-Por favor, no te vayas. - dijo ella con tono suplicante, con los ojos empapados en lágrimas.
-Lo siento cariño, debo irme, es lo mejor para los dos. - replicó él, con un timbre algo ausente.
-No, es lo mejor para ti. Siempre me has hecho lo mismo, haces lo que más te convenga. ¿Qué ha ocurrido esta vez? ¿Tienes otra, es eso? - chillaba ella, estallando en un llanto propio de una pataleta de niña de 5 años.
-¿Cómo puedes pensar eso de mi, Irene? Yo te quiero.
-¿Me quieres? Entonces, ¿por qué te vas?¿Por qué huyes como un niño asustado?
-Bueno, pensándolo mejor no, no te quiero. Te amo. Y por eso tengo que irme. Y no huyo, sólo necesito estar solo, pensar en mí, en ti, en nosotros. Sabes que siempre te amaré, que nunca habrá nadie como tú.
-¡No te vayas! - dijo ella, tirada en el suelo, llorando y balbuceando millares de súplicas. -Te necesito. Más que al aire que respiro, no puedes irte así sin más.
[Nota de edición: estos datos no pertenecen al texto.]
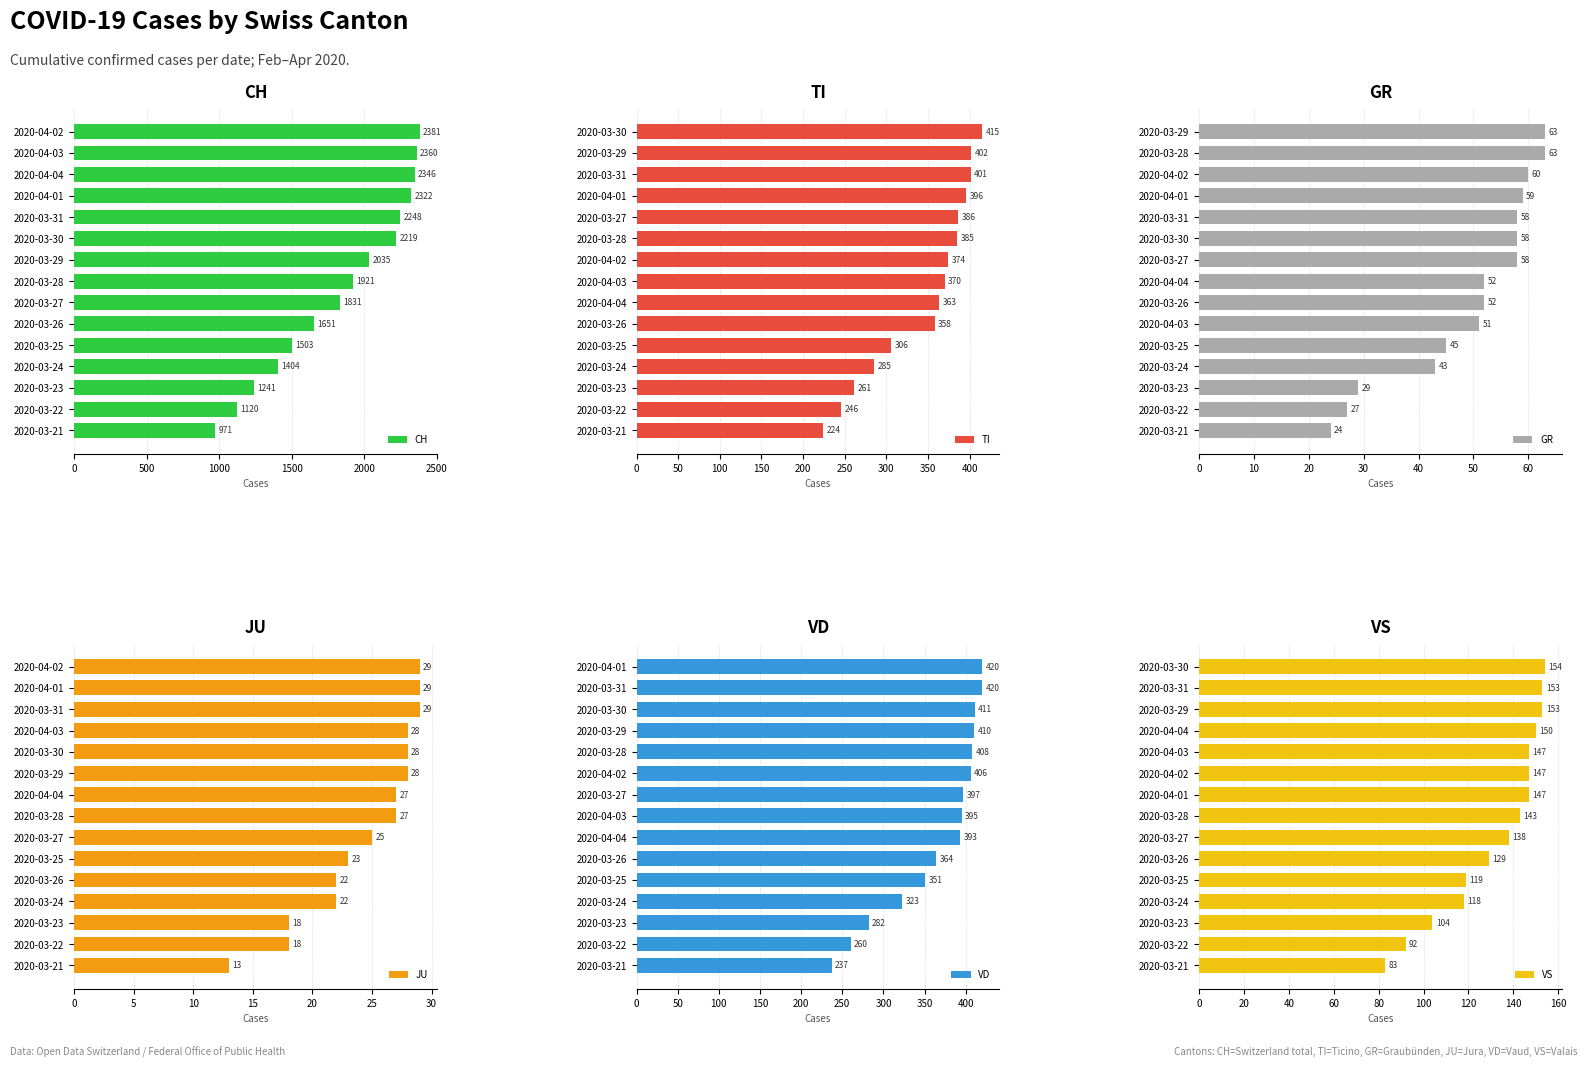

How many bars are there in total?

90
-Lo siento Ir, debo irme, ahora. No puedo esperar. Te llamaré, te lo prometo. Por cierto, sabes que siempre será un verbo conjugado en tres tiempos, ¿no? - dijo él, en un atisbo de entusiasmo y diversión, pero que en seguida se fue, como él iba a hacer en poco tiempo, rápidamente.
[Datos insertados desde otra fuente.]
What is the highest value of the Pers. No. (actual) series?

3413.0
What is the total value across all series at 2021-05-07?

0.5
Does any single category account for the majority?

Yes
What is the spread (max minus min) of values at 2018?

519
-¿Qué? ¿Un verbo en tres tiempos? ¿De qué hablas, Aitor? - dijo ella, sin dar abasto en secarse las lágimas que caían por sus sonrojadas mejillas.
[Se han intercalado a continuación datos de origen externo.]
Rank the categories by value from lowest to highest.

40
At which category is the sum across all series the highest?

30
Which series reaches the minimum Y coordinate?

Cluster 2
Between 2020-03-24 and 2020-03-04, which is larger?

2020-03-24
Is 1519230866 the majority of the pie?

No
-Sí, en tres tiempos. Te amé, te amo, y te amaré. - dijo él, con ese brillo en sus ojos que a tantas chicas había enloquecido, pero que solo Irene había podido disfrutar tantos días y noches.
-No te vayas, por favor. Quédate conmigo, no me abandones, por favor, por favor... ¡No, no te vayas! - suplicaba ella, sin poder creerse aún que se fuera a ir así, sin más.
-Lo siento cariño... - dijo él, abriendo la puerta y saliendo al exterior. Por un momento, mientras ella gritaba y sollozaba, se giró, la miró y estuvo tentado a volver, a agarrarla y decirle "no te soltaré nunca, mi vida, no te preocupes". Pero pronto desechó ese pensamiento de su mente, y supo que era el momento. - Adiós.
-Aitor, no, no te vayas, por favor. - le suplicaba ella, tirada en el suelo, al borde de la histeria. - ¡Quédate, quédate aquí!
Cuando ella levantó la vista, él ya se había ido. Tal como vino se fue. Y a ella sólo lo quedaban todos esos momentos, que le parecieron en su momento hermosos, y que ahora le punzaban el corazón.
Mientras, él corría, como nunca lo había echo. Por sus mejillas resbalaban miles de gotas de agua saladas. Sabía que nunca iba a volver, pero la amaba de verdad. Pero ella no sabía lo que iba a pasar, al contrario de él. Por una vez en su vida, había pensado en otra persona en vez de en sí mismo. La había dejado con la mayor sequedad posible, y esperaba que ella rehiciera su vida. Era lo mejor para los dos.
Así, esa noche, dos almas vagaron por esa ciudad, perdidas, sin rumbo. Dos almas locamente enamoradas la una de la otra, dos almas que nunca volverían a juntarse.